This phenomenon lies at the heart of arguably the greatest source of disruption confronting banks today: fintech — financial technology. “Fintech is the real game-changer,” says Dr Robert Webb, an associate professor of banking at Nottingham University Business School and the author of Economics Express: Financial Markets and Institutions. “In the past banking was about reputation, bricks and mortar. It was about having a recognisable name and a branch network. Thanks to fintech, all of that is disappearing. I’ve been working in this field for a quarter of a century, and this is the first time I’ve felt the whole picture is going to change very substantially and very rapidly.”
Evidence of this change is not hard to find. The loans industry in particular has become a fintech poster child, with digital platforms meeting the needs of the “underserved” and the “unbanked” — those unable to satisfy conventional banks’ lending criteria — by delivering a process that is paperless, personalised and completely data-driven.
A torrent of innovation is redefining the likes of fundraising, payments, transfers and insurance, and the notion of consumer choice is more often than not key.
It is certainly at the core of Open Banking, yet for many critics the inference that a multi-million-pound inquiry had culminated in the endorsing of some fancy new apps provoked derision. A Which? survey’s subsequent revelation that 92% of Britons had not even heard of Open Banking just months before its launch further fuelled claims that the CMA had produced a damp squib.
Such pessimism underestimates the sheer power of big data. As an article in leading tech magazine Wired pointed out, Travis Kalanick needed only maps and location data to invent Uber; Mark Zuckerberg needed only names, ages and universities to invent Facebook. What might a cutting-edge financial start-up company — or, for that matter, the likes of Amazon and Google — be able to achieve if presented with a detailed record of a person’s spending, borrowing and shopping?
Historically, customers have chosen a bank more or less at random and stuck with it through thick and thin. Research has shown that this inertia usually stems not from loyalty or satisfaction but from apathy, concern about the difficulty of changing standing orders and direct debits and a belief that there are no conspicuously superior alternatives to be found. Even cash incentives failed to prevent the number of account switchers hitting a new low — fewer than 60,000 in a month — late last year.
+---+
* [WORK ITEM]
Answer these questions about the passage on fintech, one per line:
1. How long has Dr Robert Webb worked in his field?
2. What share of Britons had not heard of Open Banking, according to the Which? survey?
3. According to Wired, what did Mark Zuckerberg need to invent Facebook?
The material after the passage on fintech comes from a separate source.

Dataset entries
+---+
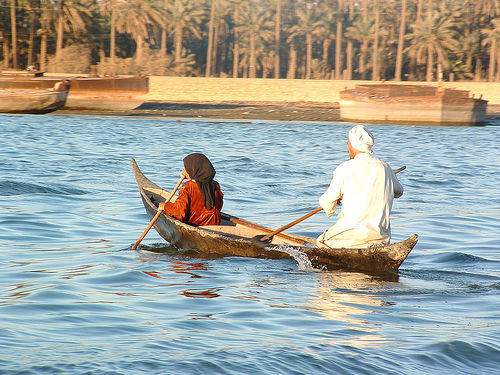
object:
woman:
[157, 153, 224, 226]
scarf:
[183, 153, 217, 209]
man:
[316, 124, 403, 248]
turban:
[347, 124, 375, 154]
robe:
[317, 152, 403, 247]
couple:
[157, 124, 404, 249]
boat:
[121, 153, 439, 286]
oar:
[131, 173, 186, 249]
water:
[0, 113, 499, 374]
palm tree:
[273, 4, 281, 79]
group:
[5, 0, 499, 83]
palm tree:
[401, 9, 462, 81]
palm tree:
[344, 17, 388, 82]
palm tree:
[205, 0, 215, 78]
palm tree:
[394, 0, 406, 82]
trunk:
[394, 60, 402, 80]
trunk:
[425, 67, 434, 82]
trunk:
[358, 64, 365, 79]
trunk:
[274, 65, 279, 78]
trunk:
[204, 64, 211, 77]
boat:
[0, 78, 72, 114]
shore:
[0, 70, 498, 123]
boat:
[58, 72, 153, 117]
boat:
[318, 81, 489, 128]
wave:
[416, 251, 498, 266]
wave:
[0, 177, 103, 197]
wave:
[210, 155, 263, 165]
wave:
[0, 340, 497, 372]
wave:
[399, 177, 465, 185]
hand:
[180, 168, 189, 178]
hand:
[157, 202, 165, 210]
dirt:
[109, 100, 499, 123]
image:
[1, 0, 499, 373]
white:
[307, 120, 404, 248]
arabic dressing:
[157, 149, 228, 224]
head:
[179, 150, 219, 190]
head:
[342, 125, 383, 158]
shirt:
[162, 179, 227, 226]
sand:
[0, 72, 499, 105]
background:
[1, 1, 499, 128]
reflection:
[137, 255, 416, 366]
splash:
[264, 243, 327, 272]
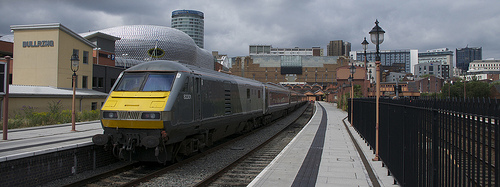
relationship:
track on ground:
[90, 100, 313, 170] [249, 65, 396, 185]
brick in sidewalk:
[327, 114, 357, 178] [318, 95, 363, 182]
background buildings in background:
[225, 40, 499, 104] [165, 3, 496, 90]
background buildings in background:
[247, 42, 497, 119] [165, 3, 496, 90]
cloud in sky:
[0, 0, 498, 48] [0, 0, 499, 59]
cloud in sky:
[0, 0, 498, 48] [402, 0, 468, 38]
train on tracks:
[90, 48, 300, 140] [19, 157, 280, 185]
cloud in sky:
[0, 0, 498, 48] [223, 11, 355, 51]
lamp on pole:
[368, 19, 385, 45] [373, 43, 380, 160]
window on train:
[111, 70, 183, 93] [91, 49, 301, 154]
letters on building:
[10, 38, 54, 48] [5, 22, 85, 85]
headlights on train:
[89, 103, 209, 143] [131, 61, 331, 136]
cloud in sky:
[0, 0, 498, 48] [389, 7, 499, 44]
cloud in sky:
[344, 7, 497, 73] [3, 5, 484, 85]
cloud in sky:
[0, 0, 498, 48] [222, 6, 256, 38]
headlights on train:
[100, 108, 162, 121] [83, 44, 314, 145]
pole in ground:
[363, 18, 393, 168] [221, 90, 375, 185]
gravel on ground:
[149, 127, 273, 182] [250, 90, 387, 185]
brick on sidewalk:
[330, 161, 357, 178] [297, 96, 372, 185]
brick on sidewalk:
[327, 114, 357, 178] [309, 92, 346, 185]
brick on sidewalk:
[327, 114, 357, 178] [316, 92, 376, 184]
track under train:
[38, 68, 348, 170] [81, 45, 321, 159]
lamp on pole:
[363, 19, 384, 46] [373, 43, 380, 160]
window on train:
[118, 62, 208, 109] [92, 63, 357, 156]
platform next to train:
[1, 117, 131, 159] [93, 55, 308, 168]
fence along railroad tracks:
[340, 88, 493, 178] [69, 93, 321, 182]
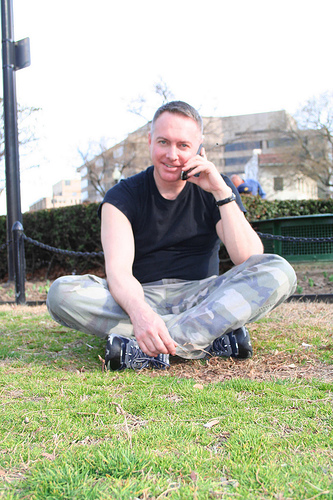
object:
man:
[46, 100, 298, 371]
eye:
[178, 143, 188, 149]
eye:
[158, 138, 170, 147]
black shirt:
[98, 163, 248, 282]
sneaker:
[209, 324, 252, 360]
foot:
[206, 325, 252, 357]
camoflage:
[170, 284, 232, 330]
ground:
[211, 113, 255, 164]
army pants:
[46, 254, 297, 359]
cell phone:
[181, 144, 202, 181]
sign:
[14, 36, 31, 71]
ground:
[261, 125, 303, 197]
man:
[230, 173, 265, 198]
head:
[231, 174, 244, 188]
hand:
[133, 310, 178, 358]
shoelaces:
[123, 347, 169, 370]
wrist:
[128, 302, 152, 323]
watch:
[215, 193, 236, 206]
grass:
[0, 303, 332, 500]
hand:
[182, 147, 225, 194]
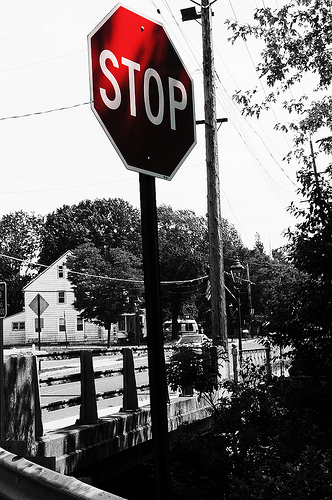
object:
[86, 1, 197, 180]
stop sign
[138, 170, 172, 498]
pole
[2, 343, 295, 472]
bridge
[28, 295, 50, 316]
back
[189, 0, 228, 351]
telephone pole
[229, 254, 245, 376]
street light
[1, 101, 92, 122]
wire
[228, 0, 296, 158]
wire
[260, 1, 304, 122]
wire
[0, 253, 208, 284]
wire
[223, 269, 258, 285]
wire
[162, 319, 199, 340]
van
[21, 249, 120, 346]
house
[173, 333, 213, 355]
car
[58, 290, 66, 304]
window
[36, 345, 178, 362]
railing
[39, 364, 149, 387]
railing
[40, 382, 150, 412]
railing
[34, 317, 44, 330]
street sign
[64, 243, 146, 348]
tree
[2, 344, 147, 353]
yard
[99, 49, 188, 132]
word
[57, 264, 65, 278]
window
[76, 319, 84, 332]
window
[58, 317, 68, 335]
window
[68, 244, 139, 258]
edge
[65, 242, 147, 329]
tree top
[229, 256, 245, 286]
lantern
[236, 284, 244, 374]
post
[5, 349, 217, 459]
shadow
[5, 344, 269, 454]
light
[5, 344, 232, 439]
fence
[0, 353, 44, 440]
column support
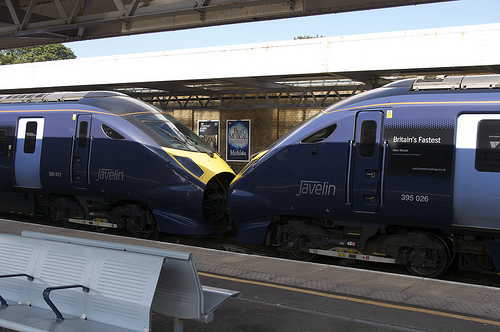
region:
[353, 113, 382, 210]
a door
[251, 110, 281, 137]
a brown wall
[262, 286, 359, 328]
the sidewalk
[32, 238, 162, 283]
a grey bench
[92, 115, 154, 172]
a shadow on the train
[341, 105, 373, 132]
light on the train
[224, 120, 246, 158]
a poster on the wall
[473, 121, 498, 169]
a window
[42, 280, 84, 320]
arm rest on the bench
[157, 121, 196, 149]
wipers on the train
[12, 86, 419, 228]
the train is blue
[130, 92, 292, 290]
the cars are connected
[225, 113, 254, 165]
white and blue sign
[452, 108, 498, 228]
the doors are white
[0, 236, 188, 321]
the bench is gray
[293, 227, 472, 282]
the tires are black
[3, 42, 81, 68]
the tree is green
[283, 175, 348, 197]
the train is called a javelin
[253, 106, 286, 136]
the building is made of brick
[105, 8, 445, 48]
the sky is clear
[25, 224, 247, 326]
A metal bench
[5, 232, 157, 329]
A metal bench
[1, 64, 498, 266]
A blue and yellow train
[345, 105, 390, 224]
Service door on the train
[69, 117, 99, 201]
Service door on the train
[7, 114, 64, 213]
passenger door on the train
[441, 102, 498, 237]
passenger door on the train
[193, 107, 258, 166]
Two posters on the wall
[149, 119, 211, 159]
windshield wipers on the train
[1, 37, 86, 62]
The top of a tree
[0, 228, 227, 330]
white metal benching beside train tracks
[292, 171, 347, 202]
white writing on side of train engine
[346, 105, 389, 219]
blue metal door on side of train engine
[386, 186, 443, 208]
white numbers on side of train engine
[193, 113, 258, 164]
posters hanging on wall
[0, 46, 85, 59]
trees with green leaves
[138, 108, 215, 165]
windshield on front of train engine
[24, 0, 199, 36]
large metal ceiling rafters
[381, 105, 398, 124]
yellow and white sticker on train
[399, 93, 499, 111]
yellow stripe on side of train engine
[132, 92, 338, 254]
Two trains facing each other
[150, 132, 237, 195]
The front yellow nose of a train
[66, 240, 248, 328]
A pair of metal seats back to back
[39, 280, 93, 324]
A black armrest of a seat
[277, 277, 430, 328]
A train platform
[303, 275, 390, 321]
A yellow line across the platform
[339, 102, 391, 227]
The side door of a train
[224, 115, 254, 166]
A poster on the wall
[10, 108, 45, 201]
A silver door on the train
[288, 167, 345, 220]
White inscription on a blue train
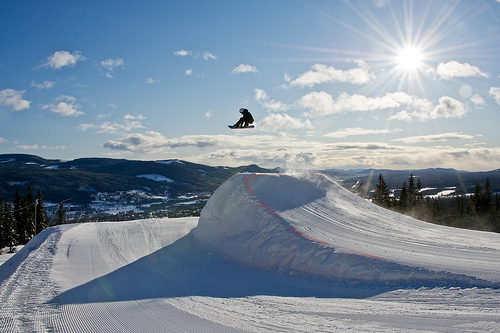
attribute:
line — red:
[237, 167, 308, 237]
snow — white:
[96, 308, 269, 323]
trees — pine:
[0, 209, 41, 246]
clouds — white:
[299, 63, 390, 114]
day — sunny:
[51, 0, 487, 175]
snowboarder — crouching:
[197, 93, 263, 135]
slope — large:
[285, 172, 396, 243]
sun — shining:
[399, 52, 430, 85]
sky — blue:
[254, 8, 452, 124]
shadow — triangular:
[85, 254, 294, 306]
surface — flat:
+---+
* [ANSWER BOX]
1. A quarter of a century.
2. 92%.
3. Names, ages and universities.